Before the pandemic I decided to make a car trip from California to the East coast and back. I called it "My Farewell Tour". My first stop was in Texas, where a Facebook friend I'd not met in person awaited me with a scrumptious roast pork prepared in a slow cooker with Dr. Pepper as the sauce. I spent two days with her then went on to Austin to continue my tour visiting friends I hadn't seen in 50 years. Next was Atlanta, unrecognizable in its growth, then Knoxville, then Washington, D.C., where I spent time with my dearest female friend ever. I'd bought a copy of Stormy Daniel's novel and thought it would be a hoot to sleep with the book and brag that I'd slept with her in D.C. Next was Chillicothe, Ohio, to visit another FB friend I'd not met in person. Last, I went home to Michigan to stay with my brother. The folks there were as wonderful as I remembered, all with great senses of humor. I got to see my sister and relatives I'd not seen since I was a child. My brother's friends were delightful. I stayed until I felt I had to get home to my Siamese cat. I now regret not just staying in my real home.
The pandemic turned my life upside down and now I'm in a new apartment the VA helped me get after being homeless for a year after my landlord decided not to accept help from the state and decided to raise the rent from $1,900 to $2,400. My two housemates had lost their jobs and the three of us lived in my car until the one who was was my best friend for 20 years was allowed, along with the other friend, to live in my best friend's mother's garage and I could sleep in my car in front of her house. Then the heatwave struck and nearly killed me. I went into Veterans Hospital and was mostly revived but now need a walker.
Three days after my release, the San Diego Veteran's Village took me in. After seven months there they arranged this apartment for me with my share of the rent at 39 percent and the Veteran's pay the remaining 70 percent.
I turned 77 on April 1st. I'm a Vietnam veteran and an inactive gay man. I worked from age 14 through 65 and thought retirement would be great. Not at all. But I'm a survivor and I'll keep kicking as long as I can.

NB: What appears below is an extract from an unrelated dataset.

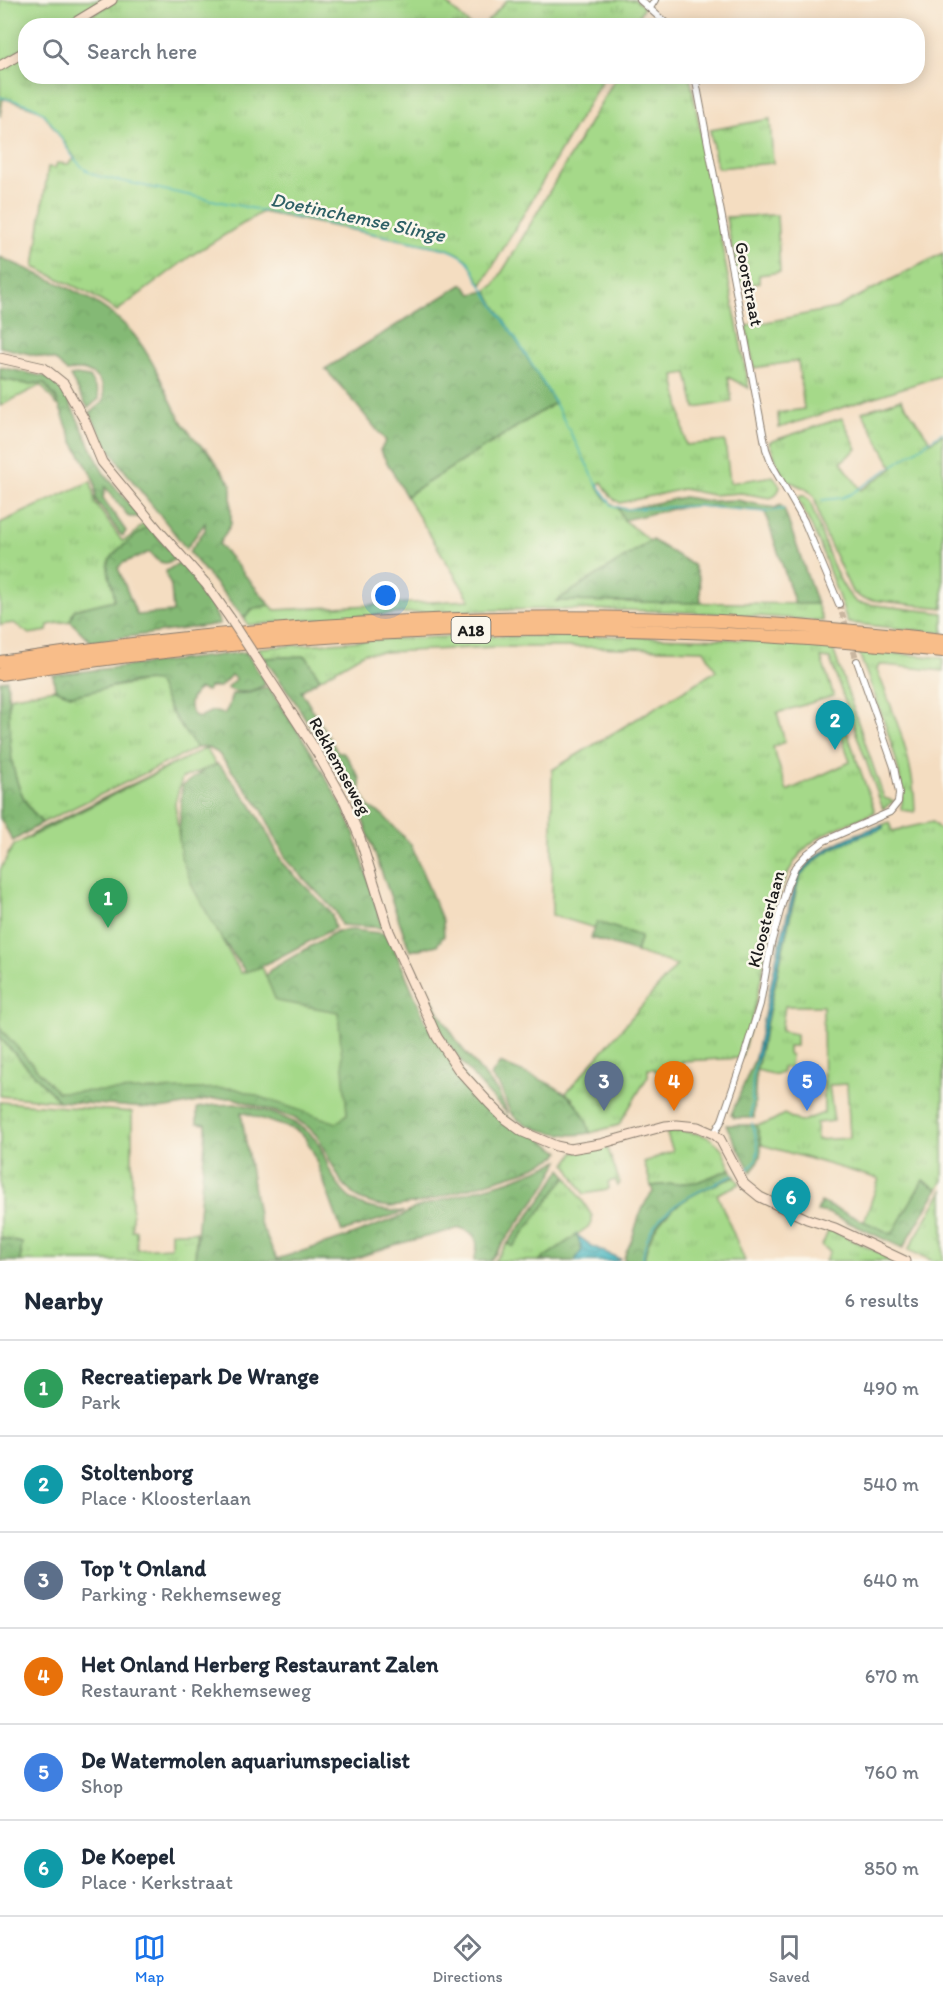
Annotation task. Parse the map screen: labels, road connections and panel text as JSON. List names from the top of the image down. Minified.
{"streets":{"highway":["A18"],"street":["Goorstraat","Rekhemseweg","Kloosterlaan"]},"crossings":[["Rekhemseweg","Kloosterlaan"]],"water":["Doetinchemse Slinge"],"page":{"search":"Search here","pins":["2","1","3","4","5","6"],"heading":["Nearby","6 results"],"list":[{"mark":"1","name":"Recreatiepark De Wrange","note":"Park","value":"490 m"},{"mark":"2","name":"Stoltenborg","note":"Place · Kloosterlaan","value":"540 m"},{"mark":"3","name":"Top 't Onland","note":"Parking · Rekhemseweg","value":"640 m"},{"mark":"4","name":"Het Onland Herberg Restaurant Zalen","note":"Restaurant · Rekhemseweg","value":"670 m"},{"mark":"5","name":"De Watermolen aquariumspecialist","note":"Shop","value":"760 m"},{"mark":"6","name":"De Koepel","note":"Place · Kerkstraat","value":"850 m"}],"nav":["Map","Directions","Saved"]}}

Thank you for giving me this chance to share. Anywhere else on line would ask me to pay. I can no longer afford anything extra. This Aries man gives both your Gemini personalities many thanks for helping others grow old.
I am 61 and lost my job for the first time in my life earlier this year (I’ve worked non-stop since I was sixteen). I had been miserable for so long that I realized it was a blessing in disguise after getting past the upset. It is an opportunity. I am a Parsons grad and have been focused as a creative my entire life. (I was born with crayons in hand!) At this point in time I am completely lost but move forward every day in spite of the uncertainty. My path is not clear yet. Reading your posts inspires me to be brave, look to reinvent, find what makes me passionate again, and find peace. Thank you for sharing your journey.